Text passage:
((
The “skeleton” of Krampus is made up of PVC pipes and fittings mounted on an MDF base. Not only do the PVC fittings make it easy to recreate the rough anatomy of a humanoid figure, but if you don’t glue them all together, you can take it apart later for storage. We might have gone with something a little heartier than MDF for the base, but at least [Tyler] added a few pieces of galvanized pipe at the bottom to give it a little weight down low.
Things start to get interesting when [Tyler] adds sections of drainage pipe to his PVC skeleton to give it a more girth, as he was finding the bare PVC didn’t have a realistic presence when the robes were thrown over them. [Tyler] also uses expanding spray foam to soften up areas such as the hunched back, which may look messy but has the dual advantages of being cheap and fast.
The figure’s robes are made up of a patchwork of burlap, waterproofed with a spray on liner intended for pickup truck beds. With the application of red and black spray paint and the customary white fringe, it really nails the look.
A particularly nice detail is the hoof peeking out from beneath the robes, which [Tyler] made out of painted air-dry clay. It’s an awesome detail, though almost impossible to see once Krampus is mounted on the roof. Maybe it’s just us, but we think putting so much effort into a nearly hidden feature of a project is the true mark of a master craftsman; this is a secret little hoof that [Bob Ross] himself would be proud of.
While we can’t say we’ve played host to holiday scamps like Krampus or Belsnickle before, Hackaday has certainly seen its fair share of festive hacks over the years.
19 thoughts on “Tis The Season For Terror With DIY Krampus”
This is AWESOME!!! I’d love to have one just like it outside of my apartment door, especially since we’re in the last apartment down a long, somewhat dark hallway.
For the lolz!
I didn’t mean to put this reply here. Sorry. There is no way for me to delete it?
This could be bad for “hackers” if the creator of the non-existent war on Xmas, the pervert (all edged) Bill O’Reilly happens to see this. More fodder for his tirade, Billy isn’t likely to looking for a gentler and kinder definition. hacker. Anyway I like it. Something I’d try to duplicate if I was into elaborate holiday decorating. To that point I understand this is seasonal decoration, not necessarily Xmas decoration.
))
Data provided:
((
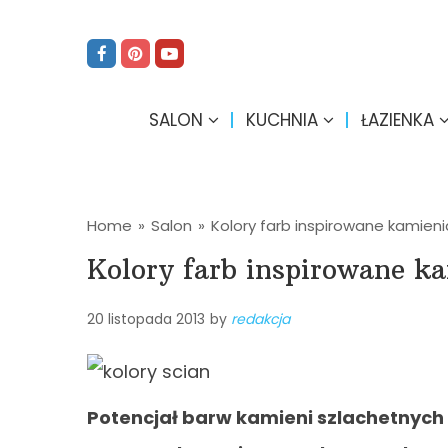
SALON
KUCHNIA
ŁAZIENKA
Home
»
Salon
»
Kolory farb inspirowane kamien
Kolory farb inspirowane k
20 listopada 2013
by
redakcja
Potencjał barw kamieni szlachetnych 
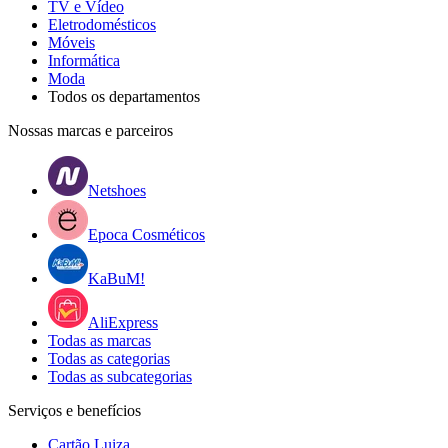
TV e Vídeo
Eletrodomésticos
Móveis
Informática
Moda
Todos os departamentos
Nossas marcas e parceiros
Netshoes
Epoca Cosméticos
KaBuM!
AliExpress
Todas as marcas
Todas as categorias
Todas as subcategorias
Serviços e benefícios
Cartão Luiza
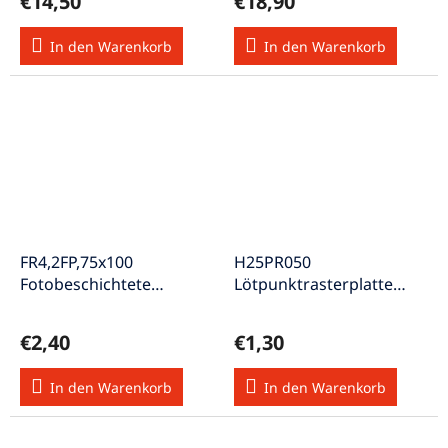
€14,50
€18,90
In den Warenkorb
In den Warenkorb
FR4,2FP,75x100
H25PR050
Fotobeschichtete
Lötpunktrasterplatte
Leiterplatte zweiseitig
Raster 2,54mm
beschichtet Cu 35µm
Abmessung 50x100mm
€2,40
€1,30
In den Warenkorb
In den Warenkorb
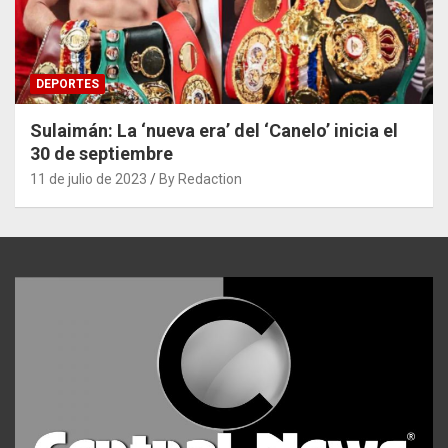
DEPORTES
Sulaimán: La ‘nueva era’ del ‘Canelo’ inicia el
30 de septiembre
11 de julio de 2023
By Redaction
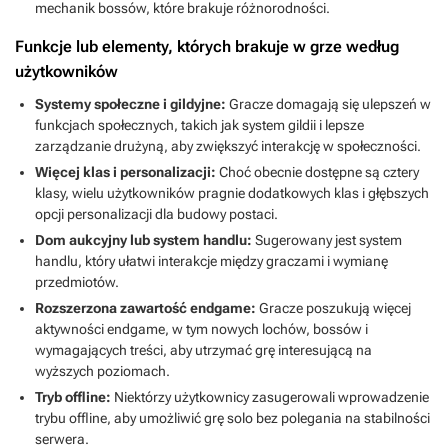
mechanik bossów, które brakuje różnorodności.
Funkcje lub elementy, których brakuje w grze według
użytkowników
Systemy społeczne i gildyjne:
Gracze domagają się ulepszeń w
funkcjach społecznych, takich jak system gildii i lepsze
zarządzanie drużyną, aby zwiększyć interakcję w społeczności.
Więcej klas i personalizacji:
Choć obecnie dostępne są cztery
klasy, wielu użytkowników pragnie dodatkowych klas i głębszych
opcji personalizacji dla budowy postaci.
Dom aukcyjny lub system handlu:
Sugerowany jest system
handlu, który ułatwi interakcje między graczami i wymianę
przedmiotów.
Rozszerzona zawartość endgame:
Gracze poszukują więcej
aktywności endgame, w tym nowych lochów, bossów i
wymagających treści, aby utrzymać grę interesującą na
wyższych poziomach.
Tryb offline:
Niektórzy użytkownicy zasugerowali wprowadzenie
trybu offline, aby umożliwić grę solo bez polegania na stabilności
serwera.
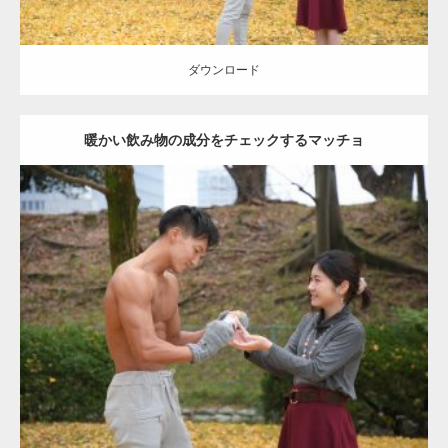
ダウンロード
暖かい飲み物の成分をチェックするマッチョ
Update:
2021.07.8
Category:
公園のマッチョ
その他
AKIHITO(細マッチョ)
上腕三頭筋
肩
ダウンロード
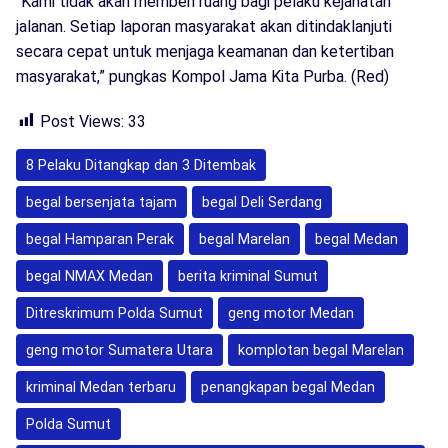
“Kami tidak akan memberi ruang bagi pelaku kejahatan
jalanan. Setiap laporan masyarakat akan ditindaklanjuti
secara cepat untuk menjaga keamanan dan ketertiban
masyarakat,” pungkas Kompol Jama Kita Purba. (Red)
Post Views:
33
8 Pelaku Ditangkap dan 3 Ditembak
begal bersenjata tajam
begal Deli Serdang
begal Hamparan Perak
begal Marelan
begal Medan
begal NMAX Medan
berita kriminal Sumut
Ditreskrimum Polda Sumut
geng motor Medan
geng motor Sumatera Utara
komplotan begal Marelan
kriminal Medan terbaru
penangkapan begal Medan
Polda Sumut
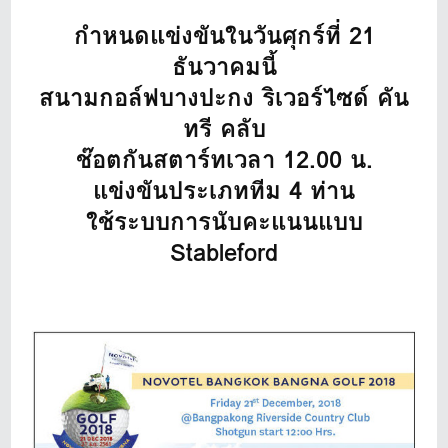
กำหนดแข่งขันในวันศุกร์ที่ 21
ธันวาคมนี้
สนามกอล์ฟบางปะกง ริเวอร์ไซด์ คัน
ทรี คลับ
ช๊อตกันสตาร์ทเวลา 12.00 น.
แข่งขันประเภททีม 4 ท่าน
ใช้ระบบการนับคะแนนแบบ
Stableford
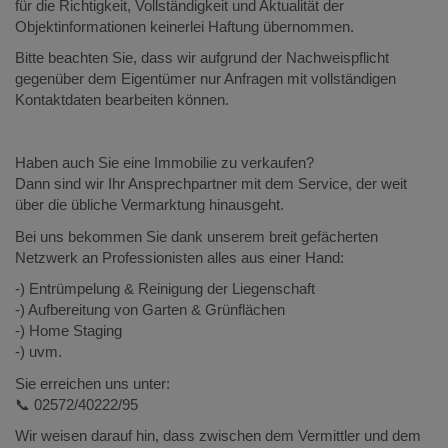
für die Richtigkeit, Vollständigkeit und Aktualität der
Objektinformationen keinerlei Haftung übernommen.
Bitte beachten Sie, dass wir aufgrund der Nachweispflicht
gegenüber dem Eigentümer nur Anfragen mit vollständigen
Kontaktdaten bearbeiten können.
Haben auch Sie eine Immobilie zu verkaufen?
Dann sind wir Ihr Ansprechpartner mit dem Service, der weit
über die übliche Vermarktung hinausgeht.
Bei uns bekommen Sie dank unserem breit gefächerten
Netzwerk an Professionisten alles aus einer Hand:
-) Entrümpelung & Reinigung der Liegenschaft
-) Aufbereitung von Garten & Grünflächen
-) Home Staging
-) uvm.
Sie erreichen uns unter:
📞 02572/40222/95
Wir weisen darauf hin, dass zwischen dem Vermittler und dem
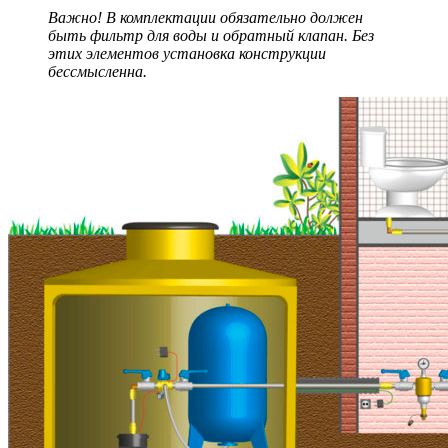
Важно! В комплектации обязательно должен
быть фильтр для воды и обратный клапан. Без
этих элементов установка конструкции
бессмысленна.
))
Questions on the material:
• 1. Give every line of the listing, from its first line down to and including the line that contains "By Redaction", as a numbered list, with blank lines and the pictures left out.
• 2. Extend the piece on the DIY Krampus past its last sentence.
The text and the listing were taken from unrelated sources.

Results by task:
• 1.
1. SALON
2. KUCHNIA
3. ŁAZIENKA
4. Home
5. »
6. Salon
7. »
8. Kolory farb inspirowane kamien
9. Kolory farb inspirowane k
10. 20 listopada 2013
11. by
12. redakcja
13. Potencjał barw kamieni szlachetnych 
14. TV e Vídeo
15. Eletrodomésticos
16. Móveis
17. Informática
18. Moda
19. Todos os departamentos
20. Nossas marcas e parceiros
21. Netshoes
22. Epoca Cosméticos
23. KaBuM!
24. AliExpress
25. Todas as marcas
26. Todas as categorias
27. Todas as subcategorias
28. Serviços e benefícios
29. Cartão Luiza
30. €14,50
31. €18,90
32. In den Warenkorb
33. In den Warenkorb
34. FR4,2FP,75x100
35. H25PR050
36. Fotobeschichtete
37. Lötpunktrasterplatte
38. Leiterplatte zweiseitig
39. Raster 2,54mm
40. beschichtet Cu 35µm
41. Abmessung 50x100mm
42. €2,40
43. €1,30
44. In den Warenkorb
45. In den Warenkorb
46. DEPORTES
47. Sulaimán: La ‘nueva era’ del ‘Canelo’ inicia el
48. 30 de septiembre
49. 11 de julio de 2023
50. By Redaction

• 2.
Unlikely because Krampus is part of the original Christmas but was omitted by the corporations. Don’t worry about idiots on the internet because there will always be idiots on the internet.
That moment when you imagine Bob Ross talking about painting “a happy little hell hoof.”
Wow, just wow. I love it. Great work.
Someone’s been a good little boy. Good Lord, look at that tongue.
I never thought Krampus was such a thing more than 100km away from the Austrian border (although Krampusläufen are plenty of fun). Is it popular somewhere else?
We have many germanic immigrants here in the US, some of us first gen americans got to hear scary stories about krampus and babajaga.
And then there was that GRIMM episode…
Great Job! Now to just put it on a remote-controlled motorized wheelchair base and drive it up your neighbors’ lawns to peer into their windows on Xmas Eve. https://hackaday.io/project/3286-blair-the-witch-project. This year I upgraded the witch to this guy and he was a hit: https://www.homedepot.com/catalog/productImages/1000/7b/7be20daf-24e5-4545-870f-fc08abb9bc7c_1000.jpg
This looks really great, I like how he went through so much work to make (almost) all the parts. I don’t think this post mentioned it, but even the hands/fingers were made from scratch.
Seems like only the face used a commercially available part, but can hardly blame him there. Why try to make that from scratch when such a good looking prop was already on the market.
Would love details on how he did this. I have been racking my brain and am coming up empty. Any help appreciated. This is an amazing build!
looks like spirit halloween stole your design.